This visitor yesterday began to feel like the increasingly frustrated Richard Dreyfuss in Close Encounters of the Third Kind. Amid building workers still topping off (and popping off for a ciggie), security staff politely but firmly defied attempts to reach nerve centre - the 51,000- seat stadium itself and a view of the pitch. All enquiries were referred to offices on the fourth floor of a tower block 400 bleak and windswept yards away.

Ah, said a knowing local, that will be because they have taken so much criticism. Ajax supporters, used to the intensity of the old 20,000-capacity De Meer, are having trouble adapting to the less atmospheric ArenA (probably spelt so because it offers neat opportunities for logo designers) while the team are struggling to perform on a pitch still bedding in. Like themselves, in fact.

For all that, the ArenA is a remarkable looking construction, its most innovative feature a retractable roof - in 30 minutes, is the claim - that permits indoor concerts and the like. Car parking takes up the first two floors, with the pitch laid out on the third. Naturally, food outlets and other chances to spend money are copious.

That said, season ticket prices are remarkably cheap, with a seat on the half-way line at about pounds 250 for the year. With a lowest price of pounds 100, it puts the Premiership to shame. Costing pounds 70m, the stadium has taken three years to complete and access via motorways and trains is excellent. It is about 12 kilometres from the centre of Amsterdam and only 30 from Utrecht, but then everything in this delightfully open and manageable country seems to be about 30 kilometres from Utrecht.

The stadium was opened two months ago with Ajax, only minor shareholders though the regular attraction, losing 3-0 to Milan as a sign of things to come. In six competitive games since, the pitch has cut up too easily and turf is relaid almost daily.

The biggest critic has been the Ajax coach, Louis van Gaal, whose passing team needs a level, rather than divot-pocked, playing surface. "Too soft underneath," said the well-known Agronomist of Old Amsterdam.

"In the old place you could smell football everywhere you went. You can't here," said Van Gaal, who has announced his possibly related resignation from the club at the end of the season. And, from the outside yesterday, you knew what he meant.

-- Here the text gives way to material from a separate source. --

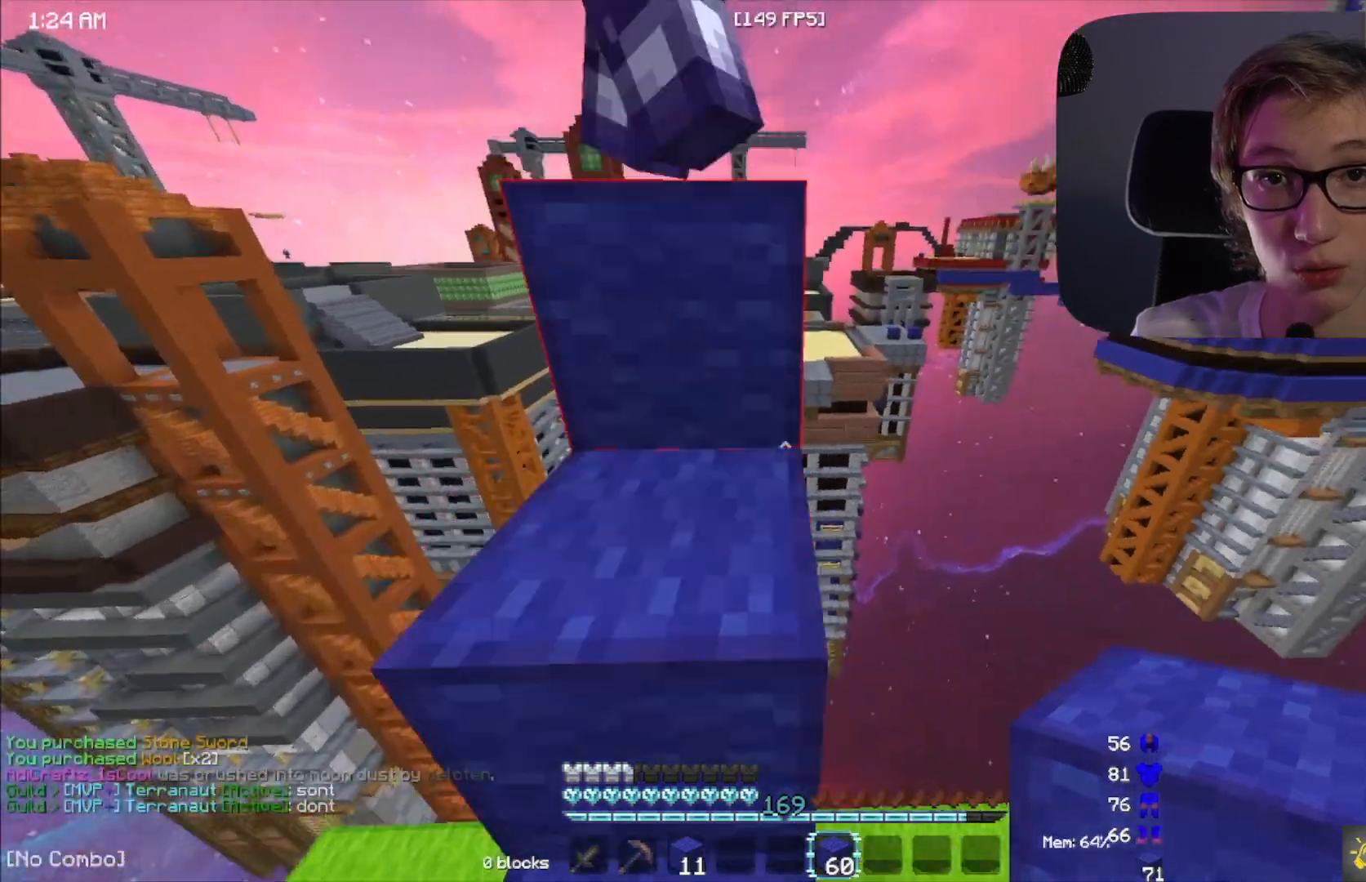
{"keys": ["space", "w"], "mouse": [], "events": [[133, "space", "up"], [383, "space", "down"]]}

Actually, Ajax's more significant dilemmas have been more to do with the new problems presented by the Bosman ruling and the age-old one of injury. Last summer Finidi George, Nwankwo Kanu - now sadly out of the game with a heart problem - Edgar Davids and Michael Reiziger departed as the team which won the European Cup last year and was beaten by Juventus in this year's final drifted apart.

To those losses, add long-term injuries to Patrick Kluivert, Danny Blind and Peter Hoekstra and a shorter-term calf strain to Jari Litmanen, which prevents his appearance tonight, and the reasons for Ajax's fall from grace become apparent.

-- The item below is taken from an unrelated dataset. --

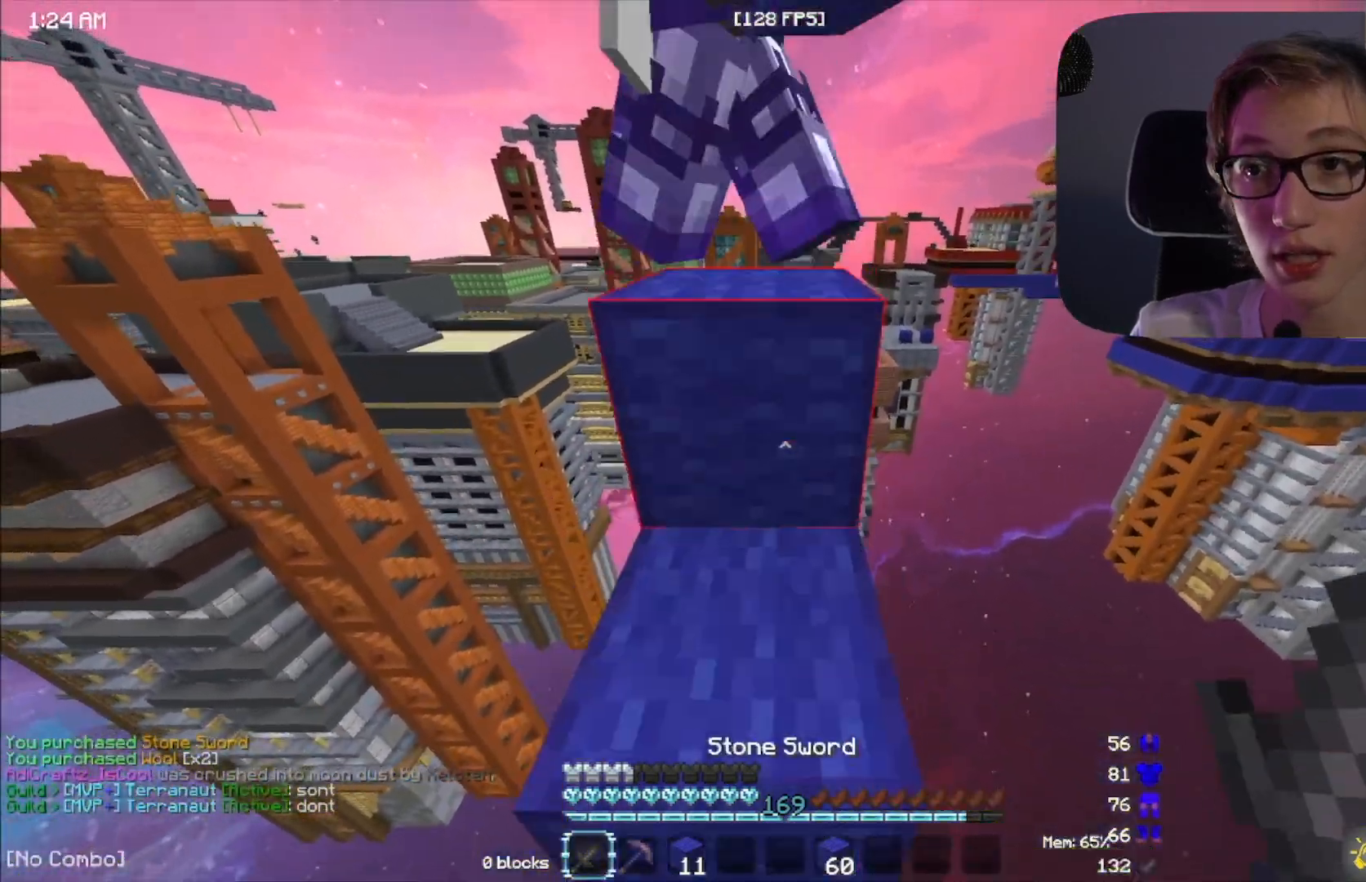
{"keys": ["w"], "mouse": [], "events": [[50, "space", "up"], [283, "space", "down"], [450, "space", "up"]]}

They are an unheard of sixth in the Dutch League, seven points behind the leaders, Feyenoord, after 10 games. In the Champions' League, a business as usual 1-0 win in Auxerre was followed by a 0-1 defeat in the ArenA by Grasshopper of Zurich, fast becoming this season's surprise packet. Kluivert's replacement, the Nigerian Tijani Babangida, has yet to score a goal.

"They are still an impressive side," says the Rangers manager, Walter Smith. "I don't think they are in turmoil as some are suggesting." Perhaps not, but his team, who have lost both their matches to Grasshopper and Auxerre, could hardly have dared hope when the draw was made to find them in such disarray in what will be a make or break contest for the Scots.

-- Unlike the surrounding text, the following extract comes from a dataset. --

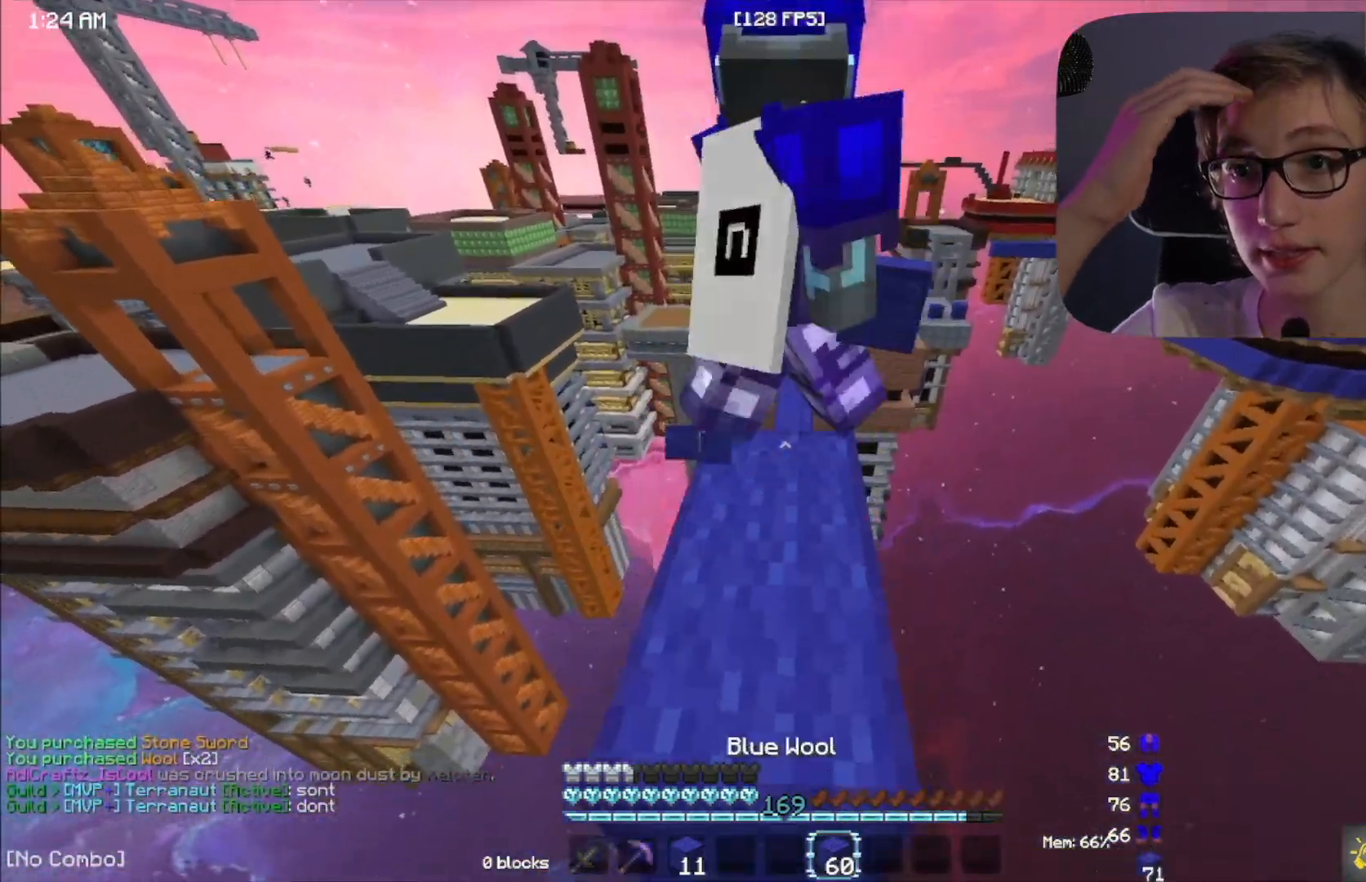
{"keys": ["space", "w"], "mouse": [], "events": [[483, "space", "down"]]}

Not that they themselves are untroubled by injury. The most worrying is the damaged hip of their goalkeeper Andy Goram, which will be tested this morning, while in attack they are looking thin. Smith may pair the German Jorge Albertz with Brian Laudrup.

Ally McCoist and Gordon Durie are ruled out and the Dutchman formerly with Ajax, Peter Van Vossen, is doubtful.

The two teams will barely resemble what they might be and the same can be said of the setting; yes, Jim, but is it football as we know it? Responding to a venue has always been part of playing in Europe and whichever side does so the better tonight will be crucial. We hope to bring you an internal report tomorrow.